Id. (quoting LaFave, Search and Seizure, § 9.5(a) (3d ed. 1996 & Supp. 1997)).
In this case, Deputy Smith testified that he conducted a pat-down search of the
Defendant out of a generalized concern for his safety, but he articulated no circumstances
which justified the search. He had not observed the Defendant -- or anyone else -- engaging
in any suspicious activity, he observed no indication that the Defendant was carrying a
weapon, the Defendant made no suspicious movements, and, because the Defendant was
unknown to Deputy Smith, Deputy Smith had no prior knowledge of the Defendant to justify
a suspicion that the Defendant was armed. Deputy Smith had no specific reasons for
searching the Defendant. Rather, he performed the warrantless search, before he even asked
the Defendant any questions, for “generalized safety.” However, a generalized concern for
safety, without more, would permit a police officer to conduct a pat-down search of every
individual he or she stopped. Neither our state nor our federal constitution permits this level
of intrusion. As the State acknowledges in its brief, “there is no authority that permits an
automatic pat-down incident to a field interview.” Therefore, Deputy Smith’s search of the
Defendant was unconstitutional.
Accordingly, the trial court erred in denying the Defendant’s motion to suppress, and
all of the evidence obtained as a result of the illegal search must be suppressed. See State
v.

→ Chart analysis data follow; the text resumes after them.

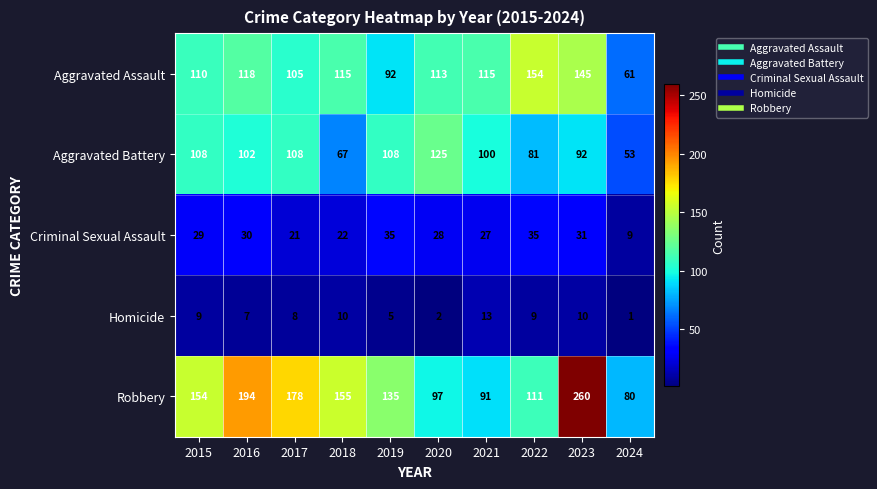

List the series in order of their peak value, lowest first.

Homicide, Criminal Sexual Assault, Aggravated Battery, Aggravated Assault, Robbery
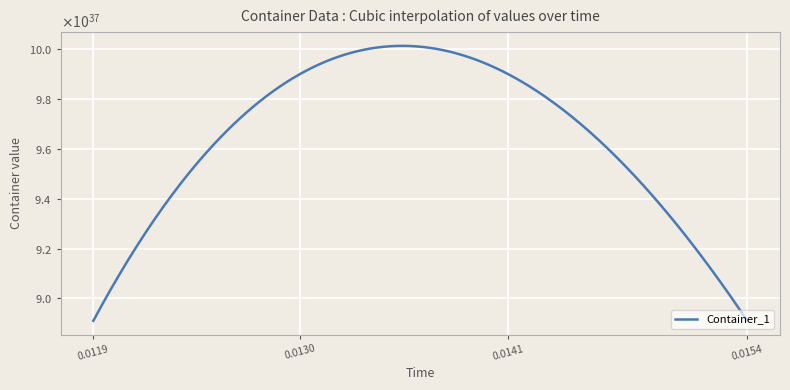

How many lines are shown in the chart?

1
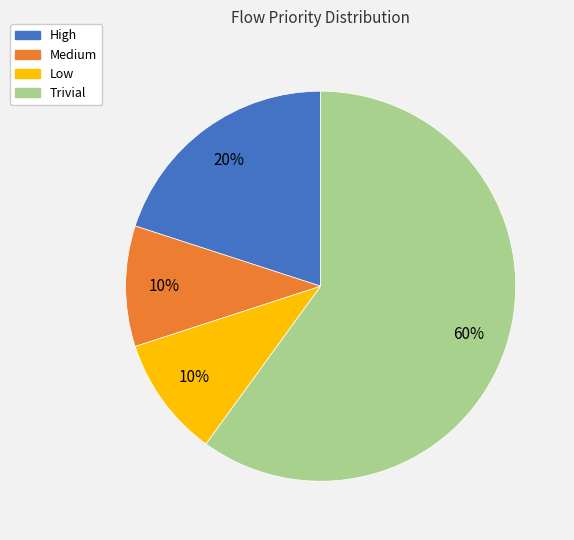

What is the ratio of the value at Trivial to the value at Low?

6.0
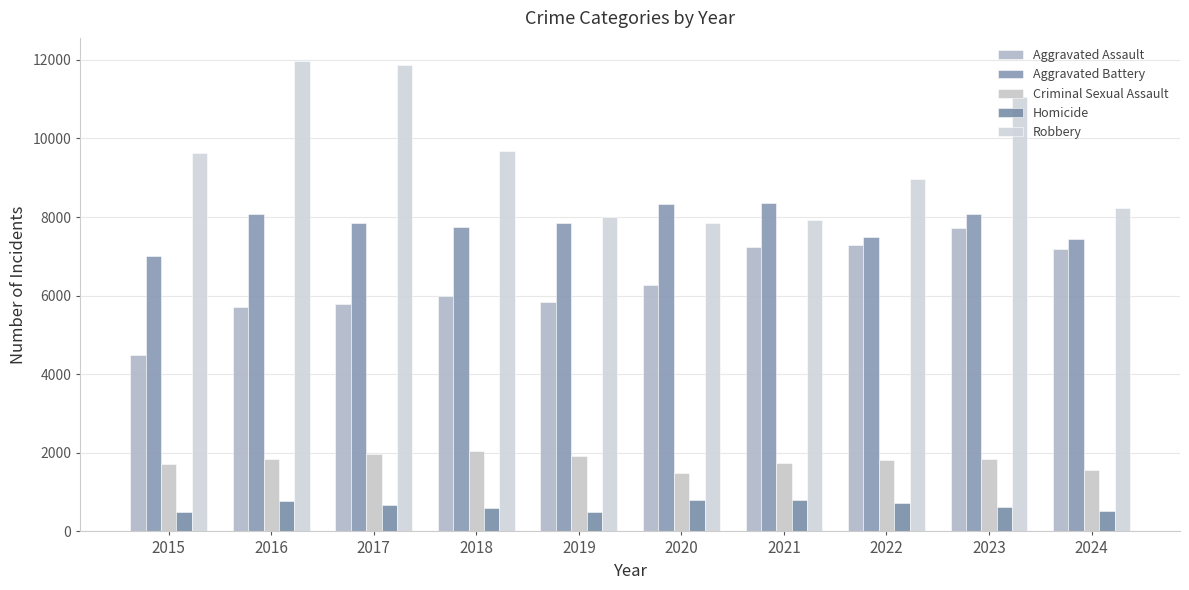

What is the minimum value for Criminal Sexual Assault?

1493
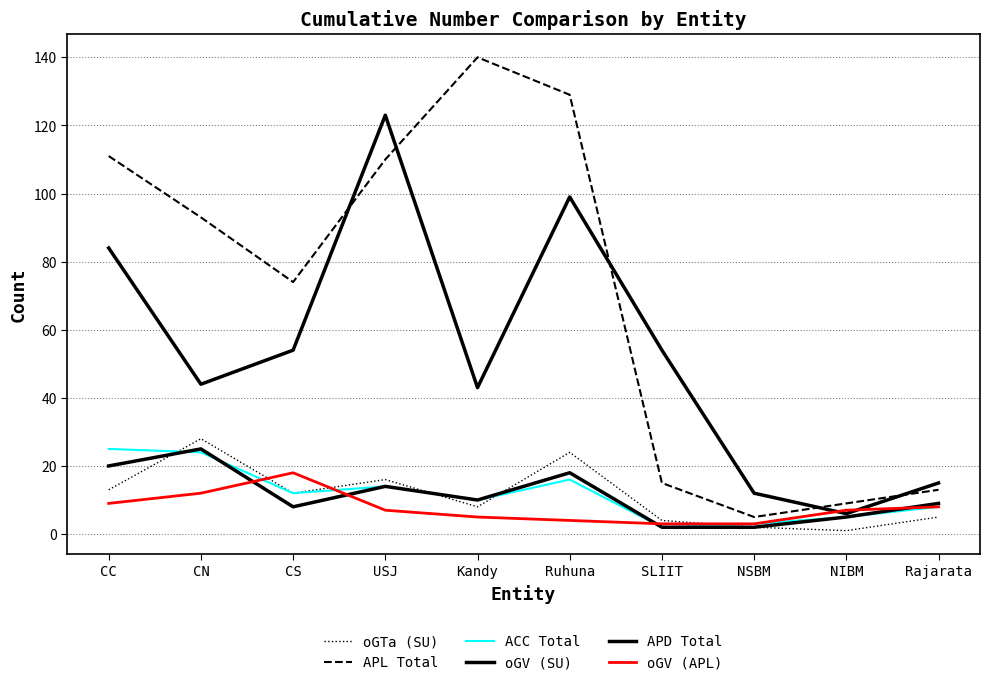

How many intersections are there between oGTa (SU) and APD Total?

3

Yeargan, 958 S.W.2d 626, 629 (Tenn. 1997); Winn, 974 S.W.2d at 705. Having answered
the Defendant’s second certified question in a manner that entitles him to relief, we must
reverse and vacate the Defendant’s convictions and dismiss the charges.
Conclusion
For the foregoing reasons, we are constrained to reverse the judgments of the trial
court and dismiss the charges against the Defendant in this action.